Not your dad’s typical punk band, The Tanks from Dubuque, Iowa and the Midwestern underground scene popularity are taking part in the Mission Creek Festival this year. Since 2004, The Tanks have been putting out heavy tracks with strong political messaging and head-banging good tunes. While their members have come and gone, their sound and image have remained consistent through 11 years of activity. Over those years, they have put out a total of three EPs and four albums, two of which are available on Spotify, and all of which are available on their blog page. Expect plenty of explosive songs, danceable beats, and interesting spoken word vocals during their set at Gabe’s on Saturday. 

-Lee Nienhaus, Editorial Staff

Raekwon. Image via NPR

Raekwon (9:45 PM Englert Theater)

Raewkon, one of the most influential artists to ever come out of East Coast hip hop, will be headlining Saturday’s shows with an appearance at The Englert Theater. The Chef is on tour in advance of his upcoming album The Emperor’s New Clothes, which will release later this year. For his show, he will be performing tracks from his iconic ‘90s debut concept album Only Built for Cuban Linx…. Since his string of legendary albums with the Wu Tang Clan, and collaborations with rappers like Mobb Deep, MF Doom, and Rick Ross, he’s remained active in the underground, along with collaborating with numerous artists involved in the Boom Bap revival, including Schoolboy Q, Freddie Gibbs, and Westside Gunn’s collective Griselda. His lyrical narrative and gritty worldbuilding represent the pinnacle of golden age hip hop, and continues to resonate with OGs and new generations alike. 

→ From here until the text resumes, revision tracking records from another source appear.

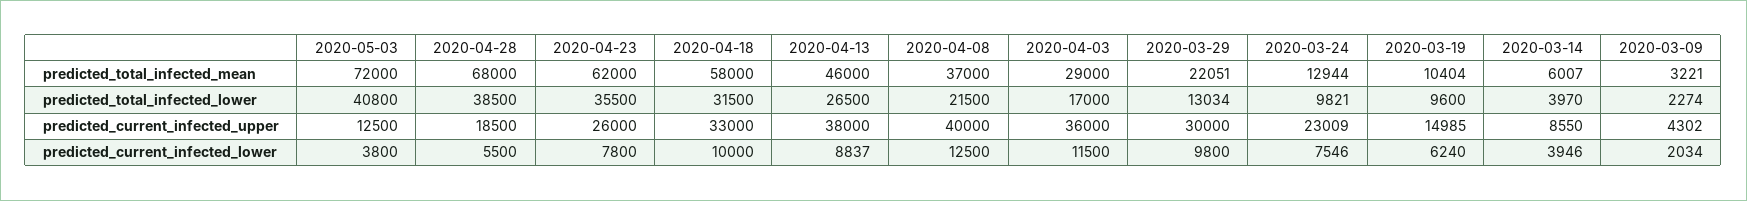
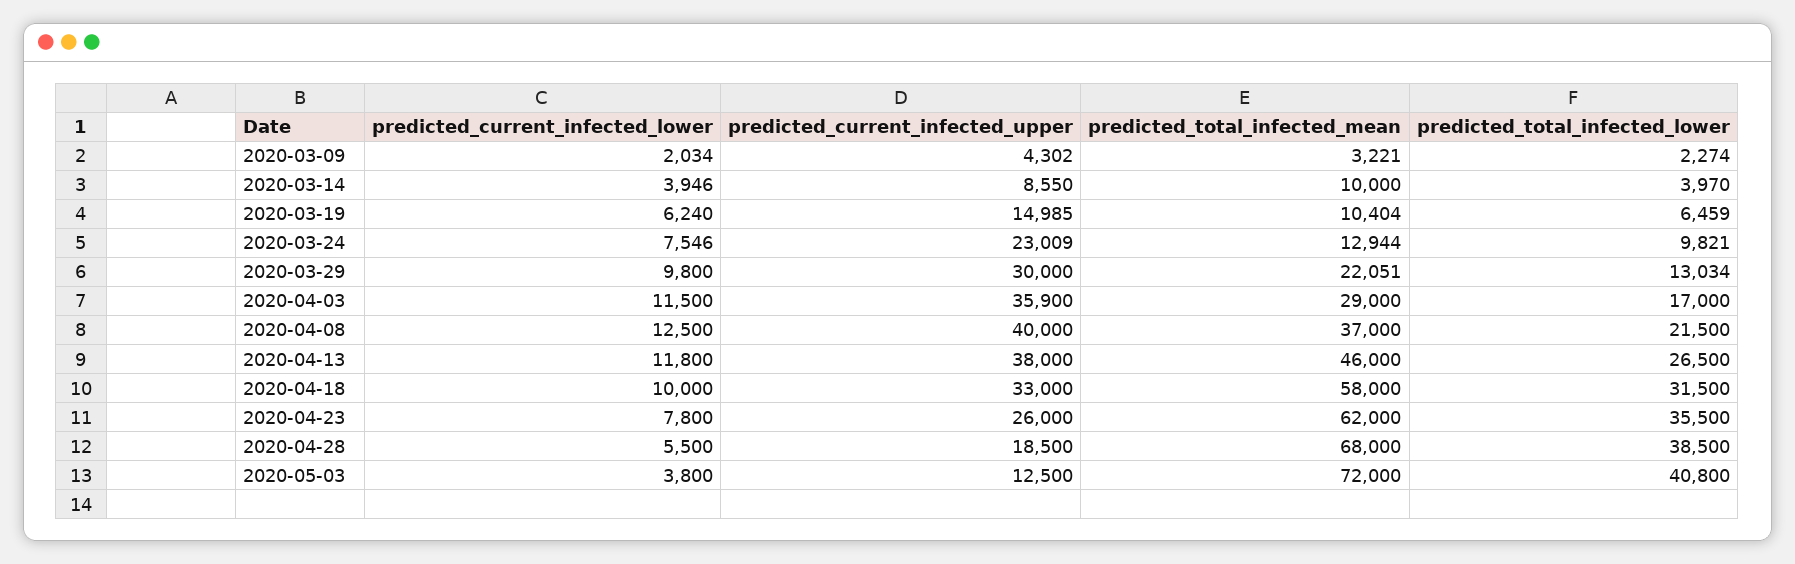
2020-03-14, predicted_total_infected_mean: 6007 -> 10000
2020-03-19, predicted_total_infected_lower: 9600 -> 6459
2020-04-03, predicted_current_infected_upper: 36000 -> 35900
2020-04-13, predicted_current_infected_lower: 8837 -> 11800

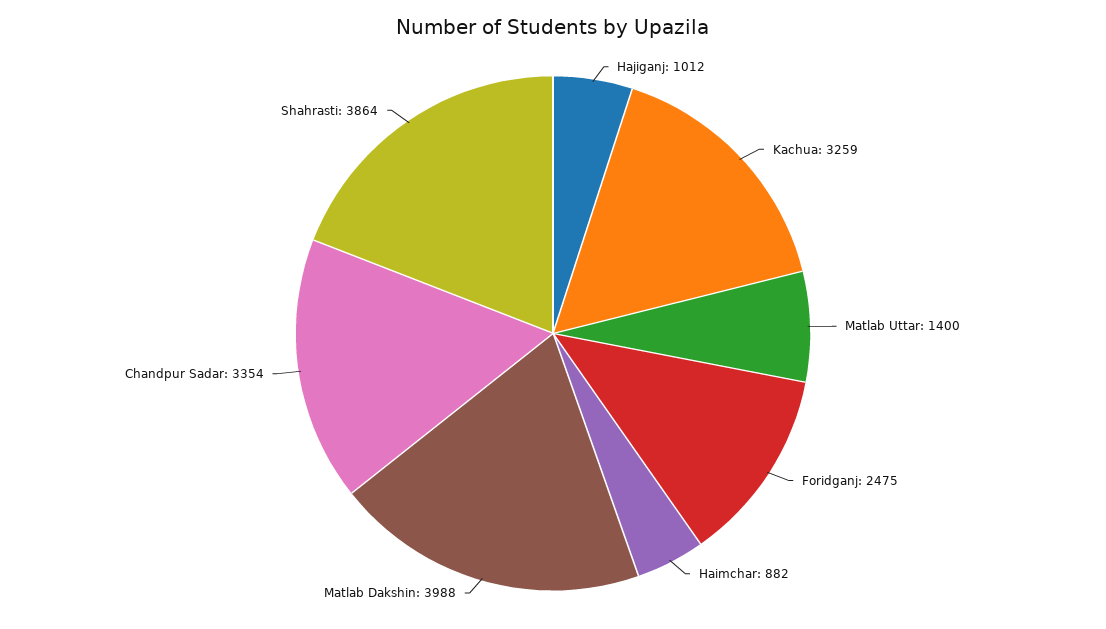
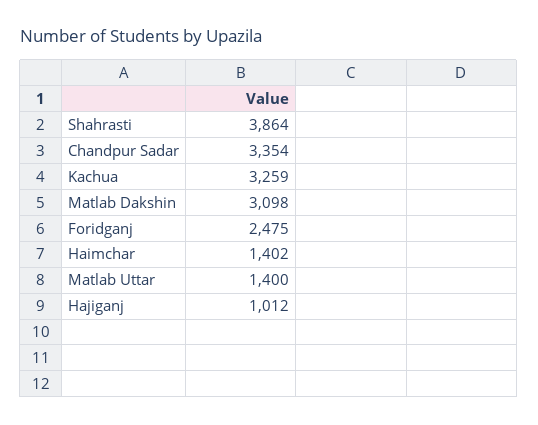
Haimchar: 882 -> 1402
Matlab Dakshin: 3988 -> 3098

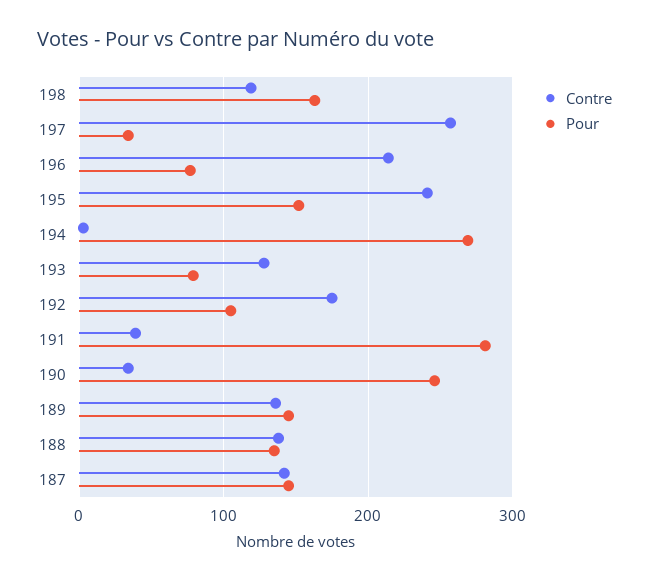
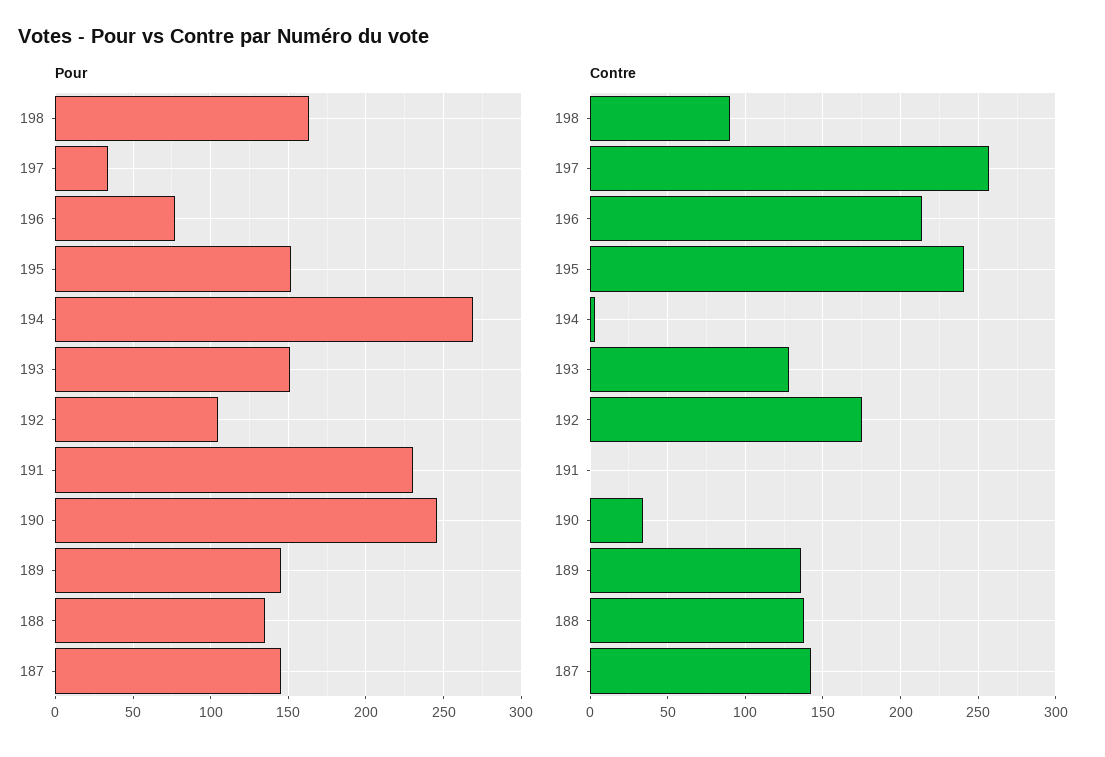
Contre, 198: 120 -> 90
Pour, 193: 80 -> 150
Contre, 191: 40 -> 0
Pour, 191: 280 -> 230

-Amman Hassan, News Director

Cabeza De Chivo

Cabeza De Chivo (11:00 PM Gabe’s)

An incessant rhythm drives Cabeza De Chivo, pulling influences from around their city into a surfy psychotropical groove. Hailing from Chicago, Cabeza De Chivo thrives in the culture of their local scene, creating music that reflects the colors of the city. In an interview with South Side Weekly, Los Chivos described their songs as bridging cultures to bring people together into a place of belonging into their shared place of music. Drummer Alex Aguayo notes, “At the end of the day, I hope you find that safe place. I hope you find that place where you feel yourself.” 

Largely instrumental, their psychedelia constantly changes shape between languid and dark, to fuzzy and driving. It never stalls or stales. Full of tempo changes and instrumentals cutting in between each other, they perform with a refreshing vigor. The classic instrumentation of guitars, bass, keys, and drums are disfigured by electronic effects to get that fuzzy ‘60s psychotropical vibe. Their sound pulls inspiration from across Chicago, as cumbia and Jamaican rhythms intermix into something brightly colored and inspired. This band’s grooves are absolutely crazy. Catch their infectious psychedelia at Gabe’s as they close out Mission Creek 2025. The last set of the festival always goes hard.